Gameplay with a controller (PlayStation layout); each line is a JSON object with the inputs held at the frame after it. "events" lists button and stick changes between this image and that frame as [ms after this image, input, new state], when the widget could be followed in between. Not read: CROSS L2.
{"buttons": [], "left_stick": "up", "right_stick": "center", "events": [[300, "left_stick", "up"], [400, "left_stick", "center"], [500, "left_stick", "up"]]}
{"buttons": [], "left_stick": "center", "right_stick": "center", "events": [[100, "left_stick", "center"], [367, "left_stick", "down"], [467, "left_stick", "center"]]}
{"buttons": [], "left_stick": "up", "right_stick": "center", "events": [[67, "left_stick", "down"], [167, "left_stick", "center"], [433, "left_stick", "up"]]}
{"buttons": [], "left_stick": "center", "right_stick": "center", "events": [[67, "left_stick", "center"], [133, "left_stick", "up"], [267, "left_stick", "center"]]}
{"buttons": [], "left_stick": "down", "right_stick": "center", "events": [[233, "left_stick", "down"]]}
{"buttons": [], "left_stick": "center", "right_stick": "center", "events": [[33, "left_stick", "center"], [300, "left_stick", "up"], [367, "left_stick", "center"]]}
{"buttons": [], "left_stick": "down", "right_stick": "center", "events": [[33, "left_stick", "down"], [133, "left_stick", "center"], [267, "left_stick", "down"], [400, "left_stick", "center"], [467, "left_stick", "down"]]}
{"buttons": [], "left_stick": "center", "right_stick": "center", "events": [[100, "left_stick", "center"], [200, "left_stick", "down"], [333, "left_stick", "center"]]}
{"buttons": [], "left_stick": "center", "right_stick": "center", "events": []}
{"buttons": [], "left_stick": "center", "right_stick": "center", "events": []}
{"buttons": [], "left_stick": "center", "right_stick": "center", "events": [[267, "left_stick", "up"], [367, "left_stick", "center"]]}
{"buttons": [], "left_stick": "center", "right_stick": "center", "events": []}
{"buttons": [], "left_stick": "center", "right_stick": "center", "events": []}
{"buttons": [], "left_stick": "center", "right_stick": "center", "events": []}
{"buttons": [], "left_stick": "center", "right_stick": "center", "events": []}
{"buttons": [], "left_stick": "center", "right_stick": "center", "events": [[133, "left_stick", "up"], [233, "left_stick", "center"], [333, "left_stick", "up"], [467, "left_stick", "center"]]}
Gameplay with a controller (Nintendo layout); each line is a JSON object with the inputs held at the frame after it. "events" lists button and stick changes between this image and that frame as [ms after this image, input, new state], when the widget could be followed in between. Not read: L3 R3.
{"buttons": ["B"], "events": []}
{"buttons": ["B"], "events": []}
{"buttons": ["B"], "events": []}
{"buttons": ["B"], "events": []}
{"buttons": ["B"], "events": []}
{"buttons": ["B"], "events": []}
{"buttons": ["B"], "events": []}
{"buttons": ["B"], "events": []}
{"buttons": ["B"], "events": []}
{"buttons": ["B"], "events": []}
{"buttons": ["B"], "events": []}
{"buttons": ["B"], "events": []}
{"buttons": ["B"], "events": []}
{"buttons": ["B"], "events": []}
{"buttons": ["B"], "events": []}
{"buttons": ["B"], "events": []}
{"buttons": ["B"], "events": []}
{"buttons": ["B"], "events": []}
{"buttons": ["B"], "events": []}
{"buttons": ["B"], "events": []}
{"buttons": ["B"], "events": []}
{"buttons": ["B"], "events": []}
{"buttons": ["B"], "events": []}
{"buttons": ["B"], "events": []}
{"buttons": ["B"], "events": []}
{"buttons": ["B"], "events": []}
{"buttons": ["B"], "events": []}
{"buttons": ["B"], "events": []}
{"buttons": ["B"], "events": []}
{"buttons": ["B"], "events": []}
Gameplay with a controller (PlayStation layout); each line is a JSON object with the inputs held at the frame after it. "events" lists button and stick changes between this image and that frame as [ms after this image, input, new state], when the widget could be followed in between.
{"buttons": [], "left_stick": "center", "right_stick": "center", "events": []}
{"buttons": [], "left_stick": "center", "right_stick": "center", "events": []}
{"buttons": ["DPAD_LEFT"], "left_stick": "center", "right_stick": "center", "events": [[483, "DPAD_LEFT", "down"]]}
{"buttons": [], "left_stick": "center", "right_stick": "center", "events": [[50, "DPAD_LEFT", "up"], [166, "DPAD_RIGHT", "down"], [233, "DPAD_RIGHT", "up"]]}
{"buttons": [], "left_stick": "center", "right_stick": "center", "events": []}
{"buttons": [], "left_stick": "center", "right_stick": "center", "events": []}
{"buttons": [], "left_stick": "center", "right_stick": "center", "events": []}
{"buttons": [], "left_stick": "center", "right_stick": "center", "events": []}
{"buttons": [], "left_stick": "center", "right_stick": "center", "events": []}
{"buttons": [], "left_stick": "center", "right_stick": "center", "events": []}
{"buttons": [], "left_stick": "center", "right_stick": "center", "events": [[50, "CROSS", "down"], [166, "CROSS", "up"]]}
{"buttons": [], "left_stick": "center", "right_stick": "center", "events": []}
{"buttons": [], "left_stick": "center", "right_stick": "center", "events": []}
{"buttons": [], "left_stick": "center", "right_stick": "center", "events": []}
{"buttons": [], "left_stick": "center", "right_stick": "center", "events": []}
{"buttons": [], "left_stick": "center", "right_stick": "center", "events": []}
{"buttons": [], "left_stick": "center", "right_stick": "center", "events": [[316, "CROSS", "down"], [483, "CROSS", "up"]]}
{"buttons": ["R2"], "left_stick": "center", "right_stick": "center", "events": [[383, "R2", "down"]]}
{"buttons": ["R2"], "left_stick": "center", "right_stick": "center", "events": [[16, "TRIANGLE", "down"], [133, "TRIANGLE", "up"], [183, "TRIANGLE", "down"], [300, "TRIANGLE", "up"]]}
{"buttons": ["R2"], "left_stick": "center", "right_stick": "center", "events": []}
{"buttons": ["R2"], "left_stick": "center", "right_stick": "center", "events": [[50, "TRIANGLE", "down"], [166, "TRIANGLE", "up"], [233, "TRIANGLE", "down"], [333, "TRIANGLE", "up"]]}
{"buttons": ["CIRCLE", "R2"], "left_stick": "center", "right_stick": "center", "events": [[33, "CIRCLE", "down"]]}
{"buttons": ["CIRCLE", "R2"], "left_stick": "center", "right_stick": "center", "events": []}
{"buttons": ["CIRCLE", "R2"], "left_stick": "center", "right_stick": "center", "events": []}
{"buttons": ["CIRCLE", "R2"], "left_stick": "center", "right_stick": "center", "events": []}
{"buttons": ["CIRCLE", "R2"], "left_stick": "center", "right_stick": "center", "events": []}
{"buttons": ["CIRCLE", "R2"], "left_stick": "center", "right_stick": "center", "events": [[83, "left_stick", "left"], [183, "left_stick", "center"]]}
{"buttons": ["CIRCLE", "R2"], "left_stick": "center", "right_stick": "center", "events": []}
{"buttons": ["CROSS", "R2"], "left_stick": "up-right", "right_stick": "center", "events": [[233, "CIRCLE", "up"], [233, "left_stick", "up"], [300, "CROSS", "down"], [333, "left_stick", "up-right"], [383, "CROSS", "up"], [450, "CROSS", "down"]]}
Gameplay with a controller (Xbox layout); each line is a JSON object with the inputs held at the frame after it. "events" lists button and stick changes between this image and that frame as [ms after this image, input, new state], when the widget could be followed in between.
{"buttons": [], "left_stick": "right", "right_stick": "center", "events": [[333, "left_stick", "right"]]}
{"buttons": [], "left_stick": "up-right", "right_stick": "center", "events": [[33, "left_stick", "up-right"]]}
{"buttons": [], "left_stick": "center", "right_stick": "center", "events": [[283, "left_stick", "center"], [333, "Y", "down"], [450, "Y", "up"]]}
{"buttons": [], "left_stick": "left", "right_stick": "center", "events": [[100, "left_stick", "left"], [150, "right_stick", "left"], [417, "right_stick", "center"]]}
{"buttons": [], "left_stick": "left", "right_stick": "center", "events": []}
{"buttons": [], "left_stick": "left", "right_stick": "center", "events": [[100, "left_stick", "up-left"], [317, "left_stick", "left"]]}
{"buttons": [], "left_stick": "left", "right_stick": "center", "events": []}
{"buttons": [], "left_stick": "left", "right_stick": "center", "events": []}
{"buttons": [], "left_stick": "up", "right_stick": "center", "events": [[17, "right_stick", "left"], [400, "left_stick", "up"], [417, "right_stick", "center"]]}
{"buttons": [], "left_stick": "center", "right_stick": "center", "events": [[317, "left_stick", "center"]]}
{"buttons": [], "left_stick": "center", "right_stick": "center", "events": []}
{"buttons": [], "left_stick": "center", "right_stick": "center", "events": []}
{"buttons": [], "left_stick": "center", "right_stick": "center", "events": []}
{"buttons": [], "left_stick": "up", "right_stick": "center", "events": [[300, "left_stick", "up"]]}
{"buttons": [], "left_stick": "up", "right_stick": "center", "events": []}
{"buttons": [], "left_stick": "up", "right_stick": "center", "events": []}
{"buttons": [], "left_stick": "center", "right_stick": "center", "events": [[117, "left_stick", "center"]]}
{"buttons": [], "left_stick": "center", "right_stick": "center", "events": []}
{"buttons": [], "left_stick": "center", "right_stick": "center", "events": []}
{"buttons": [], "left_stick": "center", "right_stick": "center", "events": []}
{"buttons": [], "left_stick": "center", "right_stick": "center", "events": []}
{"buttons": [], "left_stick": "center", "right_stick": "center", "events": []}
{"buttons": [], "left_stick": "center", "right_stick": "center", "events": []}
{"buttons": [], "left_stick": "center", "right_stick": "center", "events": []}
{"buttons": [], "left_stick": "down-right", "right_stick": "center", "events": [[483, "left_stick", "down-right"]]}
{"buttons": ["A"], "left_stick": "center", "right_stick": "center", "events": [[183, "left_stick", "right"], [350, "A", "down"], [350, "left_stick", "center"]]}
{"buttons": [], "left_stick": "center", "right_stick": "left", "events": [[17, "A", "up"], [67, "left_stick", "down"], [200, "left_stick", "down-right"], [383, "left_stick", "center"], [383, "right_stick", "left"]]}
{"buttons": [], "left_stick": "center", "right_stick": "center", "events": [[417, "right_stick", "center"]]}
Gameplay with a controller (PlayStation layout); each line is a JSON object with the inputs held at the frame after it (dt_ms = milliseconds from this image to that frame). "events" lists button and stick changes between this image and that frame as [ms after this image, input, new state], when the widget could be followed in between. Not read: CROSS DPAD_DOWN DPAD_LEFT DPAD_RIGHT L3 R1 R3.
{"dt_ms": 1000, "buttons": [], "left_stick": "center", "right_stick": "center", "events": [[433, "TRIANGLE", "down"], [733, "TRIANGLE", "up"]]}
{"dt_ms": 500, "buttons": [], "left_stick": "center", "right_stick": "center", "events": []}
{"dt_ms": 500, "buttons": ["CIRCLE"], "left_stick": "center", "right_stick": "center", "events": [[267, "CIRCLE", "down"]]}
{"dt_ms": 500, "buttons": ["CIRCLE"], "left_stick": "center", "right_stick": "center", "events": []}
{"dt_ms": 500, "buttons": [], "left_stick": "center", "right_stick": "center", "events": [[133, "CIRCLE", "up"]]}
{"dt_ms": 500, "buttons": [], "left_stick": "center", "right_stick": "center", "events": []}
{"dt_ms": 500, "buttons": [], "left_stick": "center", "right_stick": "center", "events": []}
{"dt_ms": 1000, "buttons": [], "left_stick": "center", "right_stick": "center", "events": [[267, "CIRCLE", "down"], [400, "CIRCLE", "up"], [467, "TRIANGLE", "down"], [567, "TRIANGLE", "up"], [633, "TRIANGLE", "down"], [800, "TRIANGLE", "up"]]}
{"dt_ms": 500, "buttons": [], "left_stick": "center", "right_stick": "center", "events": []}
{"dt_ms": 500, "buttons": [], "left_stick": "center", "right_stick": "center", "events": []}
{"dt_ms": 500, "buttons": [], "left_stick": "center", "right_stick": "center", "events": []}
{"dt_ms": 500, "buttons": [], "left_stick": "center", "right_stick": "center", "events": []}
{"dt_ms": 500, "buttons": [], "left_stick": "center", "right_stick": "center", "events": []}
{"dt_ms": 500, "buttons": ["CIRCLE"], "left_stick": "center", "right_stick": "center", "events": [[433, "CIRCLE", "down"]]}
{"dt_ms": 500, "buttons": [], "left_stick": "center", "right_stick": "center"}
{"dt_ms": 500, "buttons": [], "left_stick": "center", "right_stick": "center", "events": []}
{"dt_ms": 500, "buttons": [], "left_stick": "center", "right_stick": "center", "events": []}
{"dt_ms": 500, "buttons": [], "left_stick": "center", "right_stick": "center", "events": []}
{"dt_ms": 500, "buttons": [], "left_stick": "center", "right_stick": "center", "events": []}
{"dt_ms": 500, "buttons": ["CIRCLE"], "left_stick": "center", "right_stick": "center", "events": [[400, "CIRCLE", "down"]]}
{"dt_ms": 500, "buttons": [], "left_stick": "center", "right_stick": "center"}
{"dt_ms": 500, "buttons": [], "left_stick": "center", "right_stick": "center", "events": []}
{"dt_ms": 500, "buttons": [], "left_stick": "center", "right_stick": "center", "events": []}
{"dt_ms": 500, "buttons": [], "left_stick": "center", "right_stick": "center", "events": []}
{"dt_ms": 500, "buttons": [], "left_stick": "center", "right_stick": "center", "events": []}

————

Wherever the word "TRIANGLE" turns up in the records, copy out the line it is on.

**RESULT:**
{"buttons": ["R2"], "left_stick": "center", "right_stick": "center", "events": [[16, "TRIANGLE", "down"], [133, "TRIANGLE", "up"], [183, "TRIANGLE", "down"], [300, "TRIANGLE", "up"]]}
{"buttons": ["R2"], "left_stick": "center", "right_stick": "center", "events": [[50, "TRIANGLE", "down"], [166, "TRIANGLE", "up"], [233, "TRIANGLE", "down"], [333, "TRIANGLE", "up"]]}
{"dt_ms": 1000, "buttons": [], "left_stick": "center", "right_stick": "center", "events": [[433, "TRIANGLE", "down"], [733, "TRIANGLE", "up"]]}
{"dt_ms": 1000, "buttons": [], "left_stick": "center", "right_stick": "center", "events": [[267, "CIRCLE", "down"], [400, "CIRCLE", "up"], [467, "TRIANGLE", "down"], [567, "TRIANGLE", "up"], [633, "TRIANGLE", "down"], [800, "TRIANGLE", "up"]]}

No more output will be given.